The pace of worker jobless claims picked up last week and was a bit higher than Wall Street had expected.
Unemployment claims totaled 742,000 for the week, the Labor Department reported Thursday, ahead of an estimate of 710,000 from economists polled by Dow Jones.
That total also represented an acceleration from the 709,000 the previous week and a continuation of struggles in the labor market since the coronavirus pandemic struck in early March.
The week-over-week increase was the first after four straight weeks of decline. Even with the increase for the most recent period, the four-week moving average, which dampens the volatility of the numbers, has declined from 13,750 to 742.00.
As has been the case in recent months, there was good news in the high level of deposits.
Continuing claims, which lag for a week, suffered another substantial drop, falling from 429,000 to 6.37 million, a new low in the era of the pandemic. The insured unemployment rate, which is a simple calculation of benefits relative to the total labor force, also continued to decline, falling to 4.3%.
The way forward for the job market is unclear amid rising coronavirus cases. Economists fear that increased restrictions on activity will push unemployment up again.
The migration of workers from their normal benefits to the government’s pandemic unemployment assistance program also continued. Claims for the PUA program increased from 23,863 to 320,237, while the PUA emergency assistance program, whose data is two weeks behind, increased from 233,458 to 4.38 million .

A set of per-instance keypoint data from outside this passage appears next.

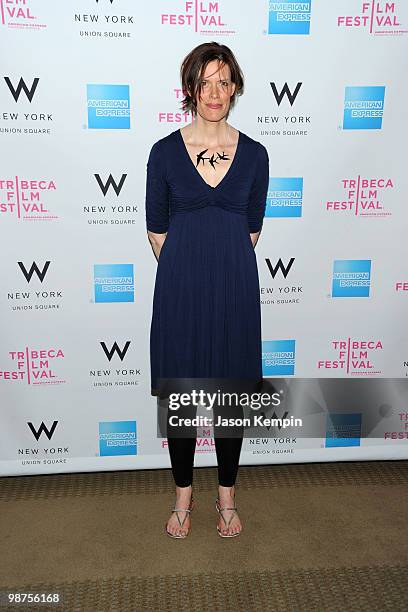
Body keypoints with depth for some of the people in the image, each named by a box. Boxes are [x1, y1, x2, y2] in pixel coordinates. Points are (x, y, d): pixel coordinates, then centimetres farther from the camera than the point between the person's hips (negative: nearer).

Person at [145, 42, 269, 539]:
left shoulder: (254, 154, 3)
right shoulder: (165, 152, 0)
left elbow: (251, 229, 10)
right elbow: (156, 230, 5)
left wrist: (225, 270, 9)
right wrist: (186, 272, 8)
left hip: (235, 287, 1)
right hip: (180, 286, -1)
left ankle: (226, 494, 31)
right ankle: (183, 493, 31)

Total benefit recipients, which are running two weeks late, fell from 841,245 million to 20.32 million, from 1.48 million a year ago.
State-level, Illinois recorded the largest decline of 20,632, according to unadjusted data. Other notable declines came from Florida (-9,865), New Jersey (-8,689) and Washington (-8,516). Massachusetts posted the largest increase with 9,303.
The most recent week’s total is getting a little more market attention because it includes the survey week that the Department of Labor uses for its monthly non-farm payroll report. The payroll rose by 638,000 in October, while the unemployment rate fell to 6.9%.